> **Task goal**:
Retype each line of the rows below, keeping the original wording, spelling and punctuation.

++++ Recorded data

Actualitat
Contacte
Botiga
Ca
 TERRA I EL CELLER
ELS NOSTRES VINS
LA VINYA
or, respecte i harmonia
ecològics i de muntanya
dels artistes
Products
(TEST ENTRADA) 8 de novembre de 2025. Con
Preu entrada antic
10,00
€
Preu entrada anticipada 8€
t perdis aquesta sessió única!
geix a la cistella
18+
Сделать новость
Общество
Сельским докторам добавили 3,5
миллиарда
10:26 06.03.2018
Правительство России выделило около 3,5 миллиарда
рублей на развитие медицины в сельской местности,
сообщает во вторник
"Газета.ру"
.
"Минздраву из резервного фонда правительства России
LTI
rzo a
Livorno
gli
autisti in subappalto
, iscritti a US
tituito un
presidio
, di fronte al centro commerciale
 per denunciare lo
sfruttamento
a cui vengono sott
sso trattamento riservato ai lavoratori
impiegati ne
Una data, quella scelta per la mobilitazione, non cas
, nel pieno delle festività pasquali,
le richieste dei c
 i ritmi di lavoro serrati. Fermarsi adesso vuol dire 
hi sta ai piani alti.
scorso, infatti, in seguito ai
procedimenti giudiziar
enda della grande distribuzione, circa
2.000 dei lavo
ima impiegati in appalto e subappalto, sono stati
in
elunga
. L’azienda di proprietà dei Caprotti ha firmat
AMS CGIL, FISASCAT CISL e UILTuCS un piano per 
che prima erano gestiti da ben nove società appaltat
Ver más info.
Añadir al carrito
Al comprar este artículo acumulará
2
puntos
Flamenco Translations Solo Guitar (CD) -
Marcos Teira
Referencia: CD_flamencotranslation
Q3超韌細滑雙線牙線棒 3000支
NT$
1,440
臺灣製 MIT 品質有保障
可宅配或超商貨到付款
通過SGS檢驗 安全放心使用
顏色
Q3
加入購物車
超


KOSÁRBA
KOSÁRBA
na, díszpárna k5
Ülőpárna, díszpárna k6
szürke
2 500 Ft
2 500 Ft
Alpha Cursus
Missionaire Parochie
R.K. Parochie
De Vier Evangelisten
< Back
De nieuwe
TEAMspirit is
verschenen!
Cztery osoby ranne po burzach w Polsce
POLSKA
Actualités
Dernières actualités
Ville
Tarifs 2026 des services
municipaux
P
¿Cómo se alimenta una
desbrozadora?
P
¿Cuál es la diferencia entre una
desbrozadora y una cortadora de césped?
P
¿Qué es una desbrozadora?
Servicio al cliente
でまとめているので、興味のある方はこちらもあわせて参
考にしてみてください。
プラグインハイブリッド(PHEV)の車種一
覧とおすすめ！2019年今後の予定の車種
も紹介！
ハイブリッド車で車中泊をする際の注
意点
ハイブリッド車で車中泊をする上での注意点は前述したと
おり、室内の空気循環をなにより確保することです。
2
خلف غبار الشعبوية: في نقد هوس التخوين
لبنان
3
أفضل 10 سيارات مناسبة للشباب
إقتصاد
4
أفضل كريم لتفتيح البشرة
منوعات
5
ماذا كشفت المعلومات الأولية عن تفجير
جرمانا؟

++++++++

> **Result**:
Actualitat
Contacte
Botiga
Ca
 TERRA I EL CELLER
ELS NOSTRES VINS
LA VINYA
or, respecte i harmonia
ecològics i de muntanya
dels artistes
Products
(TEST ENTRADA) 8 de novembre de 2025. Con
Preu entrada antic
10,00
€
Preu entrada anticipada 8€
t perdis aquesta sessió única!
geix a la cistella
18+
Сделать новость
Общество
Сельским докторам добавили 3,5
миллиарда
10:26 06.03.2018
Правительство России выделило около 3,5 миллиарда
рублей на развитие медицины в сельской местности,
сообщает во вторник
"Газета.ру"
.
"Минздраву из резервного фонда правительства России
LTI
rzo a
Livorno
gli
autisti in subappalto
, iscritti a US
tituito un
presidio
, di fronte al centro commerciale
 per denunciare lo
sfruttamento
a cui vengono sott
sso trattamento riservato ai lavoratori
impiegati ne
Una data, quella scelta per la mobilitazione, non cas
, nel pieno delle festività pasquali,
le richieste dei c
 i ritmi di lavoro serrati. Fermarsi adesso vuol dire 
hi sta ai piani alti.
scorso, infatti, in seguito ai
procedimenti giudiziar
enda della grande distribuzione, circa
2.000 dei lavo
ima impiegati in appalto e subappalto, sono stati
in
elunga
. L’azienda di proprietà dei Caprotti ha firmat
AMS CGIL, FISASCAT CISL e UILTuCS un piano per 
che prima erano gestiti da ben nove società appaltat
Ver más info.
Añadir al carrito
Al comprar este artículo acumulará
2
puntos
Flamenco Translations Solo Guitar (CD) -
Marcos Teira
Referencia: CD_flamencotranslation
Q3超韌細滑雙線牙線棒 3000支
NT$
1,440
臺灣製 MIT 品質有保障
可宅配或超商貨到付款
通過SGS檢驗 安全放心使用
顏色
Q3
加入購物車
超


KOSÁRBA
KOSÁRBA
na, díszpárna k5
Ülőpárna, díszpárna k6
szürke
2 500 Ft
2 500 Ft
Alpha Cursus
Missionaire Parochie
R.K. Parochie
De Vier Evangelisten
< Back
De nieuwe
TEAMspirit is
verschenen!
Cztery osoby ranne po burzach w Polsce
POLSKA
Actualités
Dernières actualités
Ville
Tarifs 2026 des services
municipaux
P
¿Cómo se alimenta una
desbrozadora?
P
¿Cuál es la diferencia entre una
desbrozadora y una cortadora de césped?
P
¿Qué es una desbrozadora?
Servicio al cliente
でまとめているので、興味のある方はこちらもあわせて参
考にしてみてください。
プラグインハイブリッド(PHEV)の車種一
覧とおすすめ！2019年今後の予定の車種
も紹介！
ハイブリッド車で車中泊をする際の注
意点
ハイブリッド車で車中泊をする上での注意点は前述したと
おり、室内の空気循環をなにより確保することです。
2
خلف غبار الشعبوية: في نقد هوس التخوين
لبنان
3
أفضل 10 سيارات مناسبة للشباب
إقتصاد
4
أفضل كريم لتفتيح البشرة
منوعات
5
ماذا كشفت المعلومات الأولية عن تفجير
جرمانا؟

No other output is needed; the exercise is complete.